All lines of the records below that contain the word "white" must be listed.

[[ Record extracts open ]]

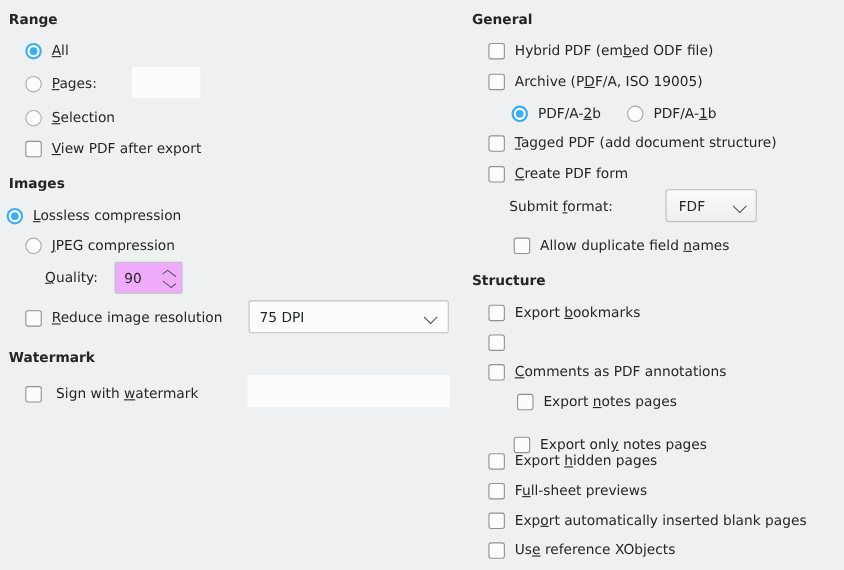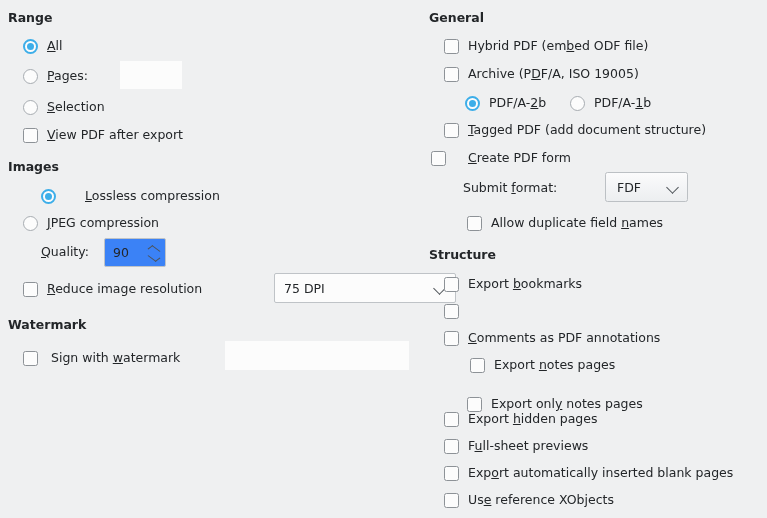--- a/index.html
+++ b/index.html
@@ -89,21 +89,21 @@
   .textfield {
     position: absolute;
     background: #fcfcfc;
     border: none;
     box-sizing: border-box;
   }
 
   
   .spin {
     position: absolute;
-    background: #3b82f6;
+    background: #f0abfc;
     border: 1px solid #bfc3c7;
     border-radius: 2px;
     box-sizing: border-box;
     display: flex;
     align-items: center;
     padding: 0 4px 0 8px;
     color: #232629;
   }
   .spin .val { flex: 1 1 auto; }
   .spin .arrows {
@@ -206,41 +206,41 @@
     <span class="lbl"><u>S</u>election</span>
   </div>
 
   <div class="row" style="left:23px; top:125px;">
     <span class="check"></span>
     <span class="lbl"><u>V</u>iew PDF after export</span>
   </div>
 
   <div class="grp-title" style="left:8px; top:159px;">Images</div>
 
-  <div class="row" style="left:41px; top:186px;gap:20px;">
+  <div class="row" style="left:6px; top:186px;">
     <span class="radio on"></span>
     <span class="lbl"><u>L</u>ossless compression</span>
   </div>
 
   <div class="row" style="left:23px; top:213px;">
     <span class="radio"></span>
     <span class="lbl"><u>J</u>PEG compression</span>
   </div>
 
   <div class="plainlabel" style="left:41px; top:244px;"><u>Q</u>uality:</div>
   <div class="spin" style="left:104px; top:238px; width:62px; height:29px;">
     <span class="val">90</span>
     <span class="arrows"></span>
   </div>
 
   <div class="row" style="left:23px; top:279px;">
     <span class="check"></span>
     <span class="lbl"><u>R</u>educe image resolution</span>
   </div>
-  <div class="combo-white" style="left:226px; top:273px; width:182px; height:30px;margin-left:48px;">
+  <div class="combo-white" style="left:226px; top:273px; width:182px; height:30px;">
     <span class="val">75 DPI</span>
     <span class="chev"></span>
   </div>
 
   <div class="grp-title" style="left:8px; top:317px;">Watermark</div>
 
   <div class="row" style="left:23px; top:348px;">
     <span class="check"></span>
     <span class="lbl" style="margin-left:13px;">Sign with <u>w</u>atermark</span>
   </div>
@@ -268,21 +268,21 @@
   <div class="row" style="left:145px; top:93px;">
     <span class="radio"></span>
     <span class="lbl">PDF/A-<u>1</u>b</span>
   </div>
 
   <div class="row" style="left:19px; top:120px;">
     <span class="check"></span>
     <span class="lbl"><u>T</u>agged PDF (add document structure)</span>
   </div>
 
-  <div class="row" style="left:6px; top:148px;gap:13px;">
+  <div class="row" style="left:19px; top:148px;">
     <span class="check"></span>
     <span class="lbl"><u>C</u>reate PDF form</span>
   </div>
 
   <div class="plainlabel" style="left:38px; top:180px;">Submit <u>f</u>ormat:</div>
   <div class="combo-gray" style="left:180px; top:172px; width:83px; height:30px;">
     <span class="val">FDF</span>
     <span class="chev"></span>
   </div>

[[ Record extracts closed ]]
[[ Record extracts open ]]

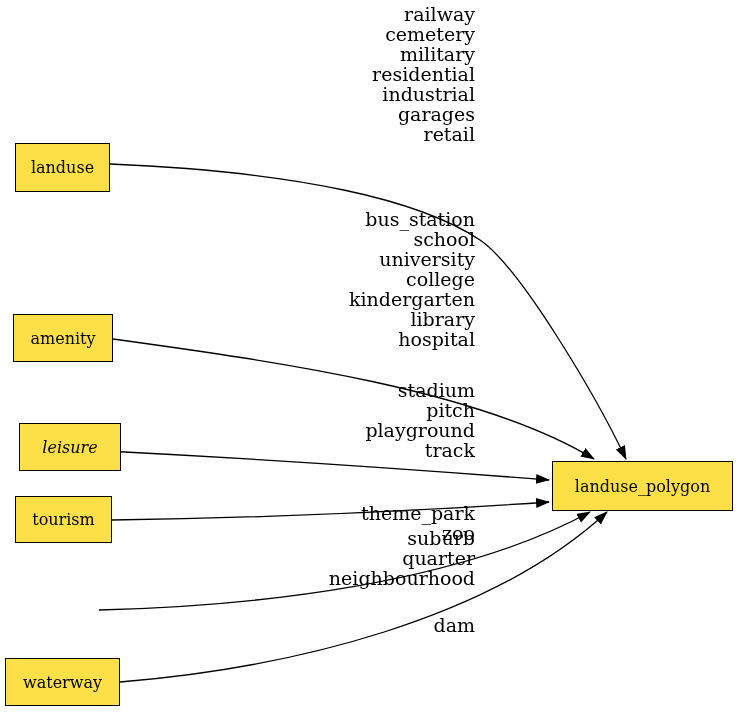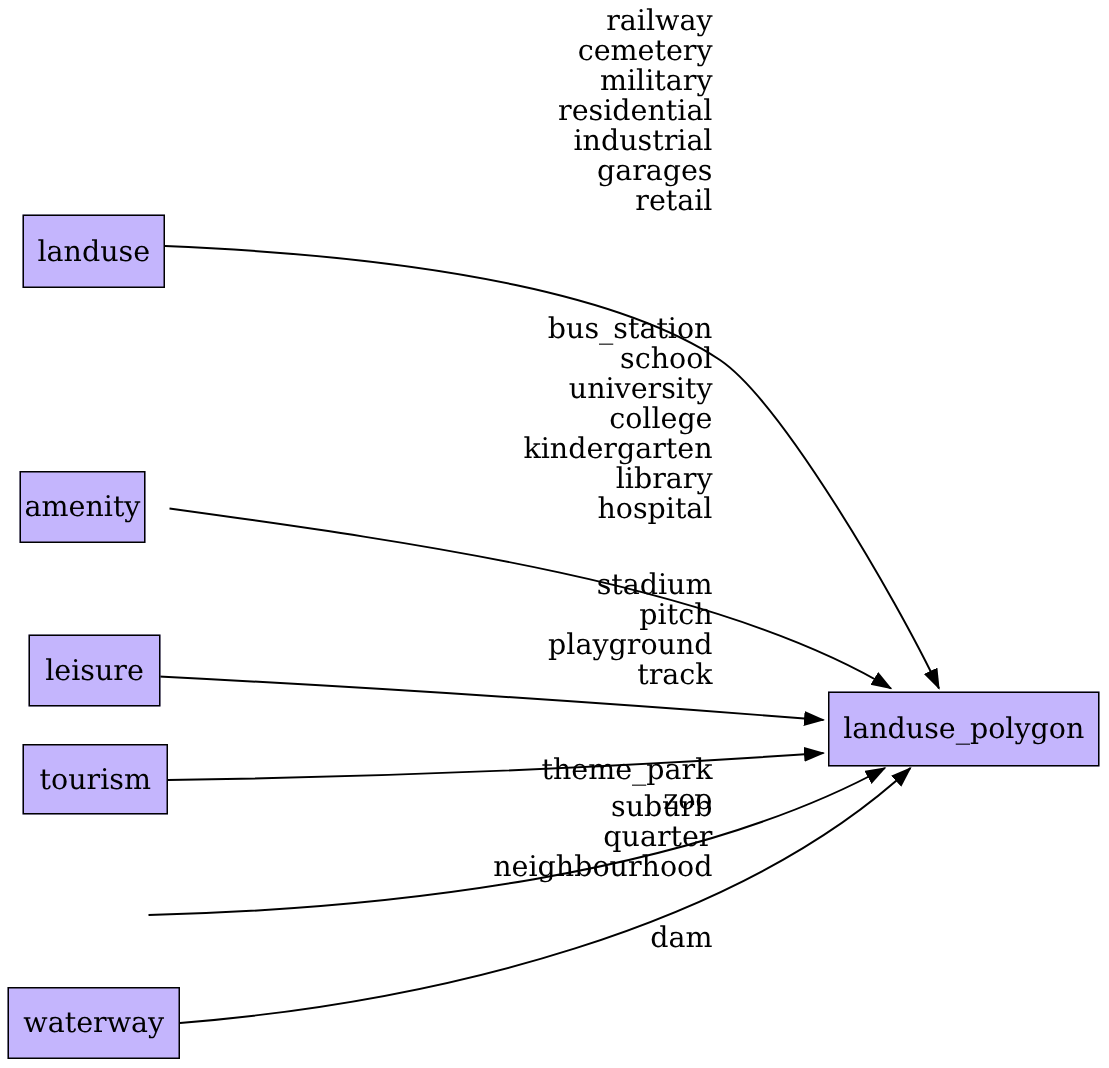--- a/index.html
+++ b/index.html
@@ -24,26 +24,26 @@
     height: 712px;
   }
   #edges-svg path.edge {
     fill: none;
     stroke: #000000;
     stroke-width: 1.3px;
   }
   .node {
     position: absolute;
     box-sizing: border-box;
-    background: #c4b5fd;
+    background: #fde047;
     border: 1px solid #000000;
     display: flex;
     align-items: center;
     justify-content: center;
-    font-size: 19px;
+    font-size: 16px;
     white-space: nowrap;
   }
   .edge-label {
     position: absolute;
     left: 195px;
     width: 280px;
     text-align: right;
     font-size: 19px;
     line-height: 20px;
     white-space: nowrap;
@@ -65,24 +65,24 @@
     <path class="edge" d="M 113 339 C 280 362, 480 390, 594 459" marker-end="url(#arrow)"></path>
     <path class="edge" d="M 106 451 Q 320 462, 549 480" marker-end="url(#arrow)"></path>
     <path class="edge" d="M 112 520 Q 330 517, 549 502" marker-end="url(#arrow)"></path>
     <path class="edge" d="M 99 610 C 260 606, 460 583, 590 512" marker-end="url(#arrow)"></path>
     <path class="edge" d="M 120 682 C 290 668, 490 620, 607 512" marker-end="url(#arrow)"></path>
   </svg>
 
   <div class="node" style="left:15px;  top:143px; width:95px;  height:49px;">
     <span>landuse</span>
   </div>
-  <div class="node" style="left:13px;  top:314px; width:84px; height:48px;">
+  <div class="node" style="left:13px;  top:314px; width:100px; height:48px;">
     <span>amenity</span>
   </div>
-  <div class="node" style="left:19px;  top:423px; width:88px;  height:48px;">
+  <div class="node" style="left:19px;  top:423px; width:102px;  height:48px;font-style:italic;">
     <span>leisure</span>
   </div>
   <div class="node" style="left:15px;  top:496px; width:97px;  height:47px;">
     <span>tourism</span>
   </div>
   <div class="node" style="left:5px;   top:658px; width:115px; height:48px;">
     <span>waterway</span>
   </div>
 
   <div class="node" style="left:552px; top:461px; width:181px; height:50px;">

[[ Record extracts closed ]]

Finished task:
-  <div class="combo-white" style="left:226px; top:273px; width:182px; height:30px;margin-left:48px;">
+  <div class="combo-white" style="left:226px; top:273px; width:182px; height:30px;">
     white-space: nowrap;
     white-space: nowrap;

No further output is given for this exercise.